#### Given data ####

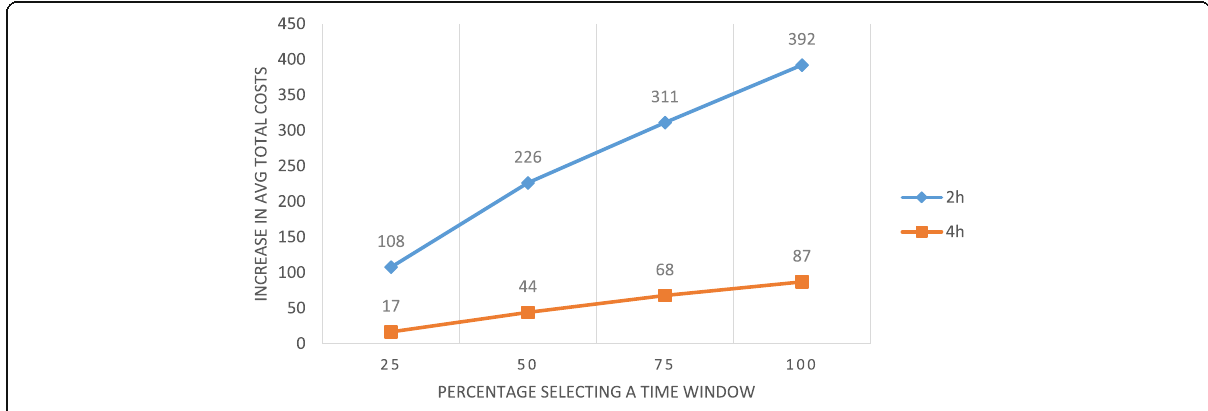
Fig. 3 Interaction plot of F2 X F3 interaction for clustered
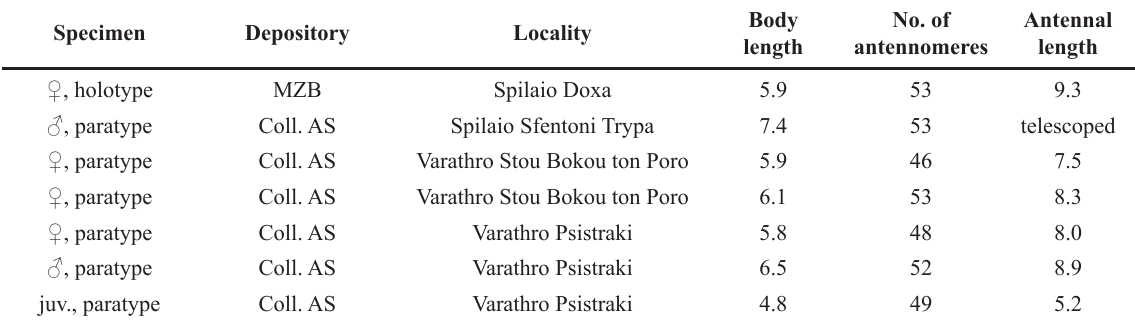
Table 6. Plusiocampa ( Plusiocampa ) hoffmanni Sendra & Paragamian sp. nov. Length of the body and antennae (measurements in mm), in addition to the number of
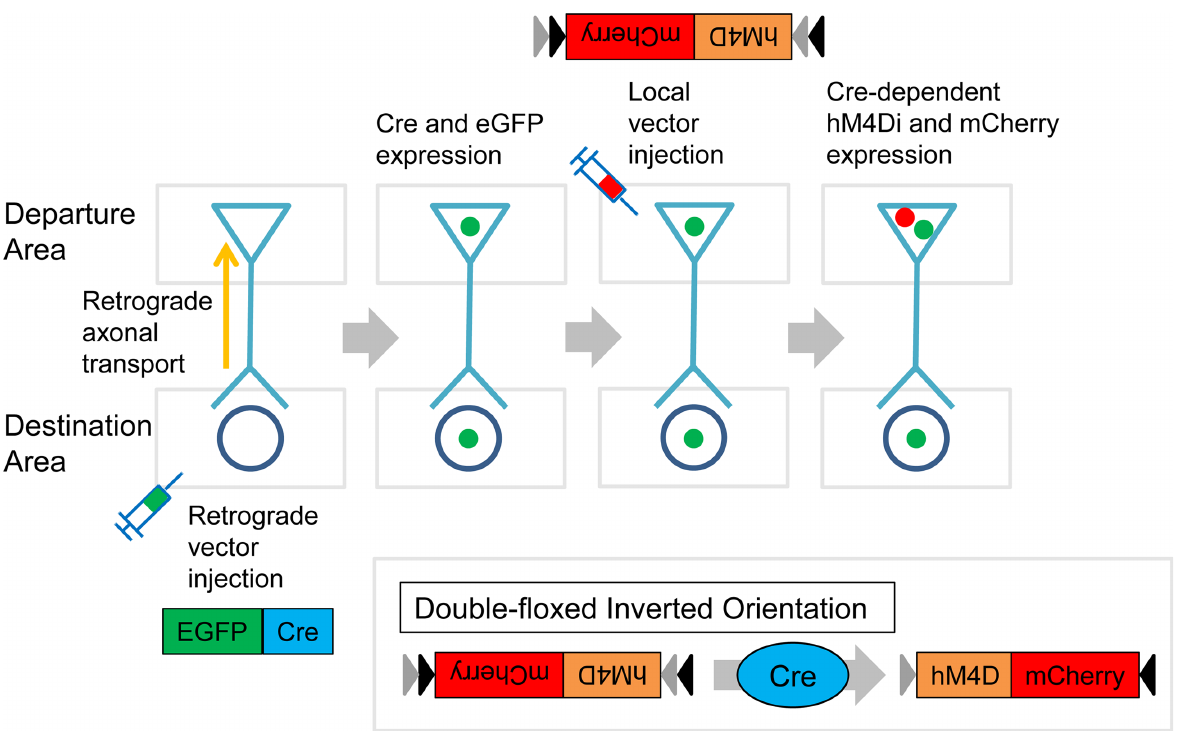
Fig 1. Schematic diagram of the pathway specific gene transfer using the double virus vector infection. The retrograde vector was injected into the destination area: where the axon terminal of the target cell was. The retrograde vector was then transported to the cell body of the target cell through axonal transport. The target cell expressed Cre and eGFP if retrogradely infected by the retrograde vector. The local vector was injected into the departure area: where the soma of the target cell was. Only doubly infected target cell expressed mCherry and possibly hM4D i because of the “ Cre-on ” system. In our study local vector and retrograde vector were alternately injected over a period of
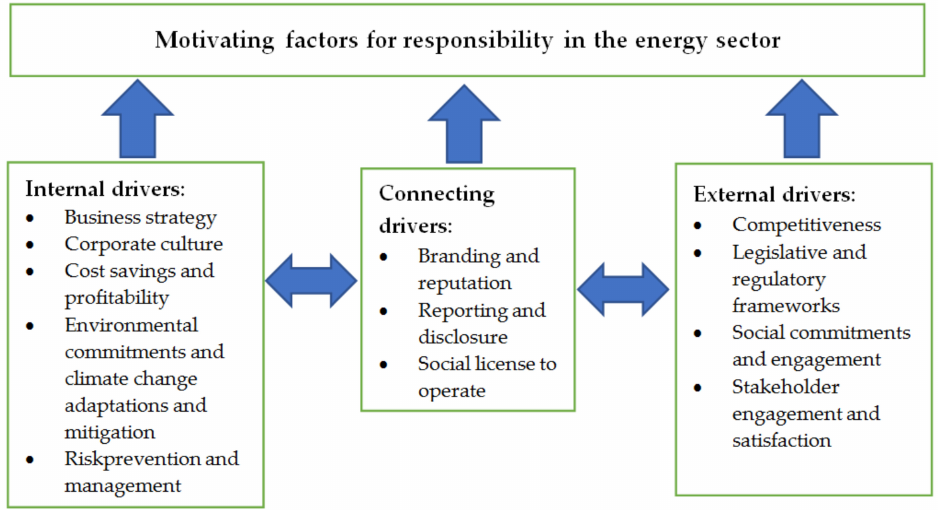
Figure 1. Motivating factors for CSR in the energy sector. Source: own work based on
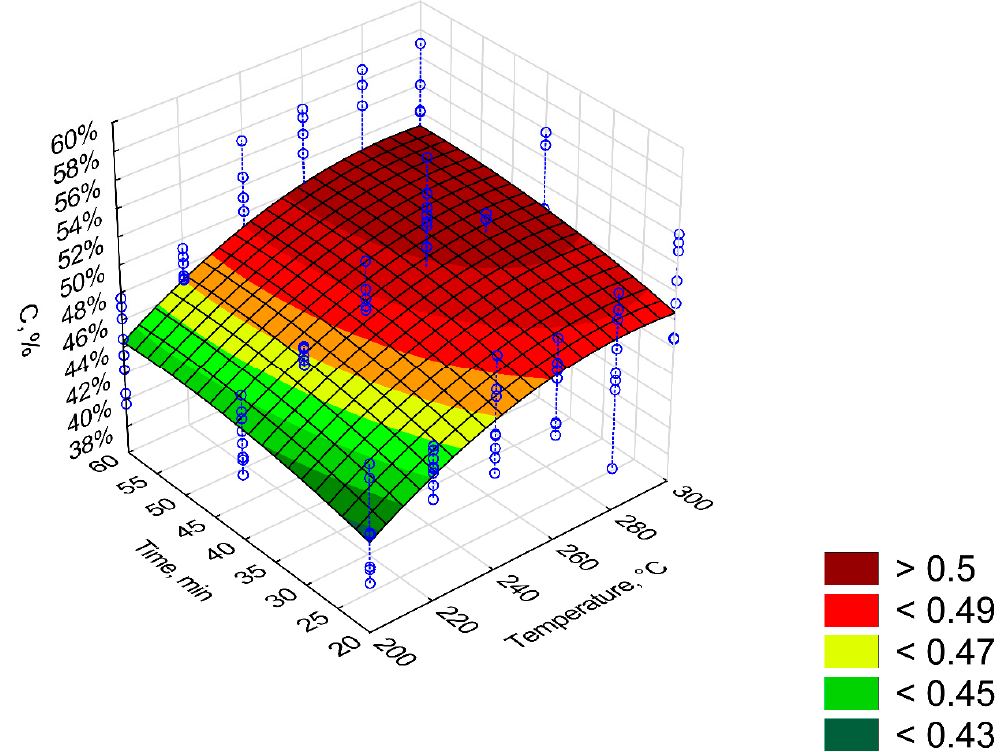
Figure 11. Visualization of 3D model of C content of torrefied pruned biomass. Table 9. Statistical evaluation of C content model of torrefied pruned biomass.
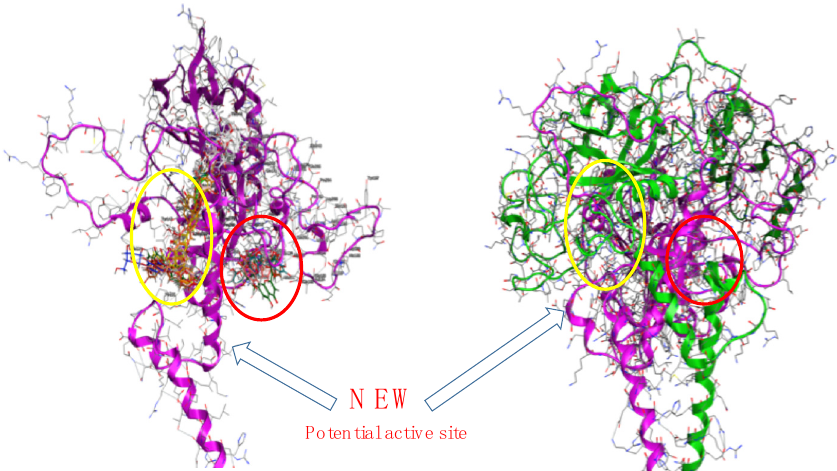
Figure 3. Interaction of flavonoids at the interface of the bHLH and PAS-A domains of AHR modeled by SwissModel. bHLH-PAS-A (yellow) and PAS-A (red).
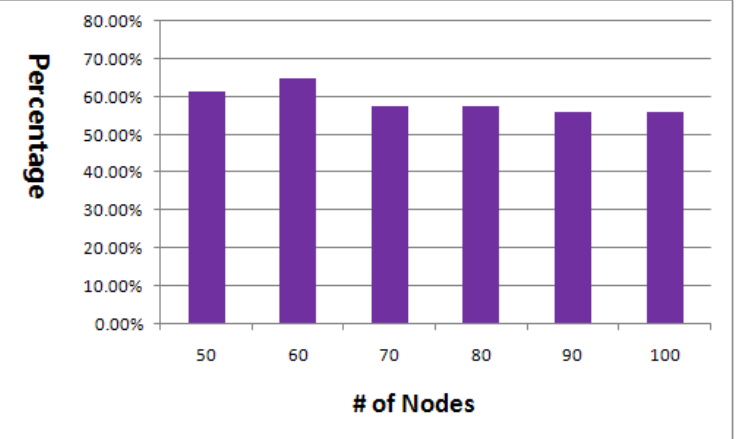
Figure 5. Ratio of obtained relation information after the first basic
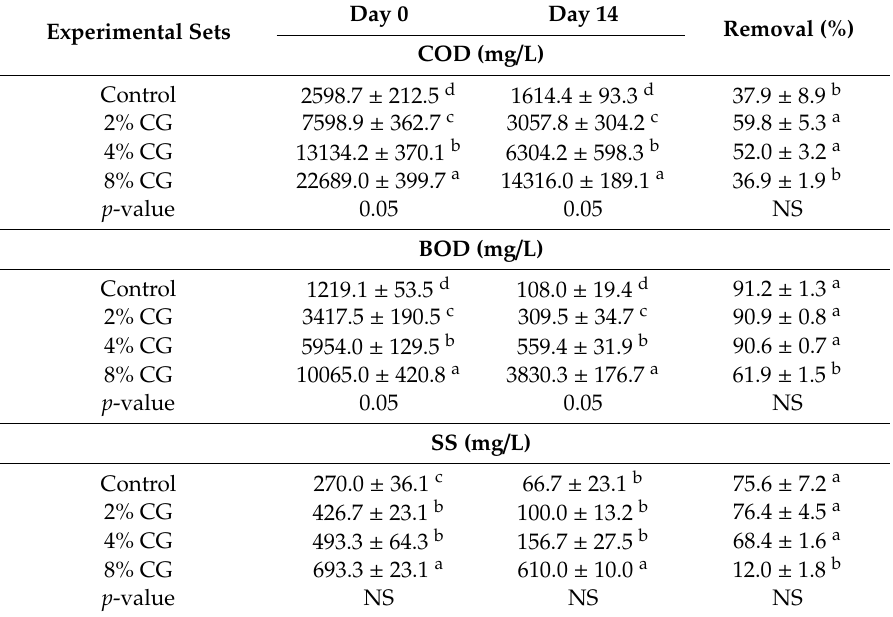
Table 3. Changes of the chemical oxygen demand (COD), biochemical oxygen demand (BOD), and suspended solids (SS) removal e ffi ciency for the liquid digestate of all digesters with di ff erent addition ratio of crude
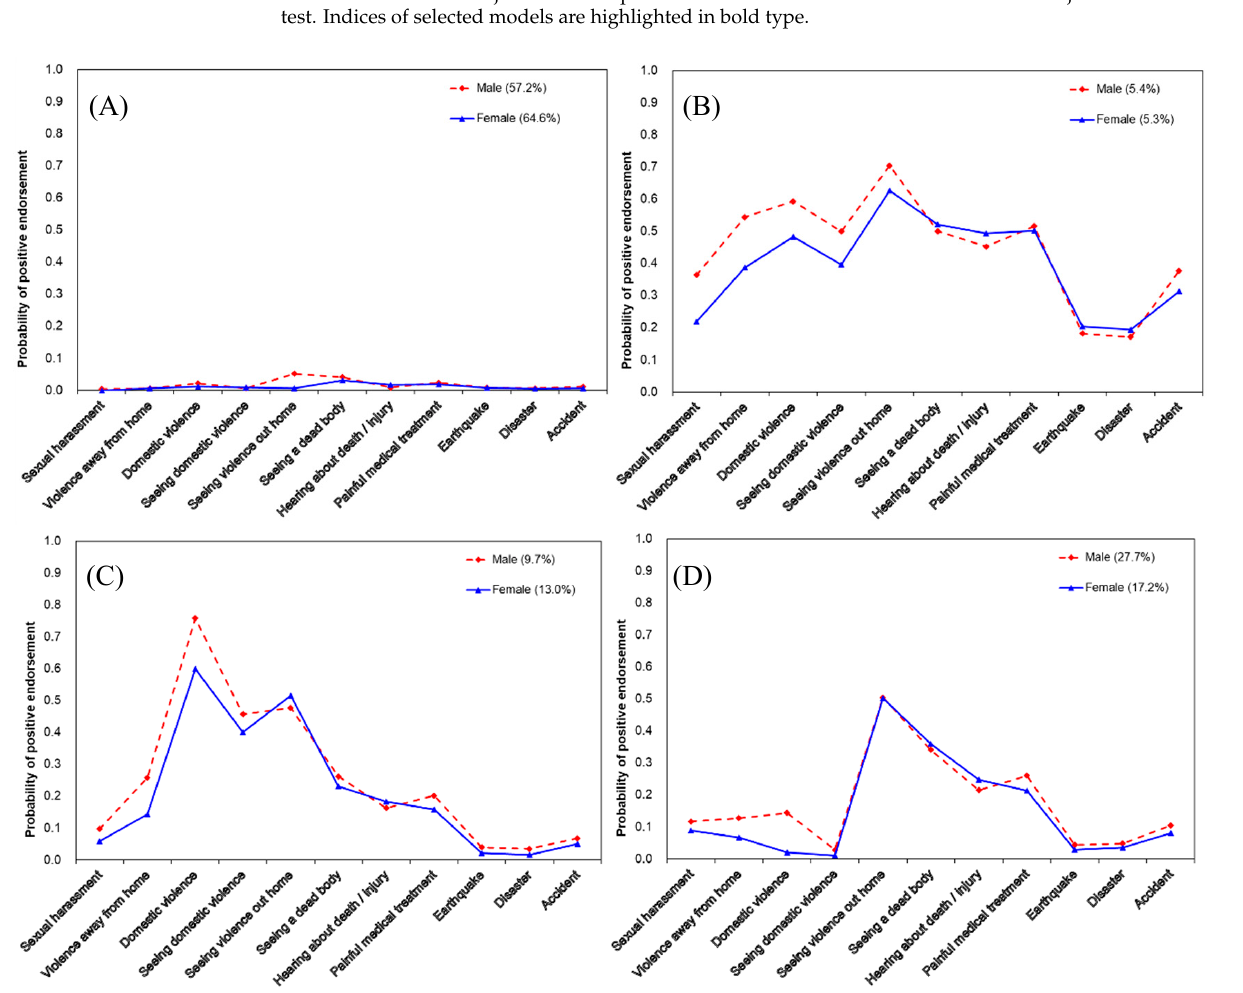
Figure 1. Four classes of childhood trauma in males and females: ( A ) Class 1: Low trauma exposure, ( B ) Class 2: Multiple trauma exposure, ( C ) Class 3: Domestic violence exposure, ( D ) Class 4: Vicarious trauma exposure.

####

▸ Work required
Begin at the top of the material above and output each line exactly, stopping after the line that holds "Table 6. Plusiocampa". Leave out pictures.

▸ Exercise result
Fig. 3 Interaction plot of F2 X F3 interaction for clustered
Table 6. Plusiocampa ( Plusiocampa ) hoffmanni Sendra & Paragamian sp. nov. Length of the body and antennae (measurements in mm), in addition to the number of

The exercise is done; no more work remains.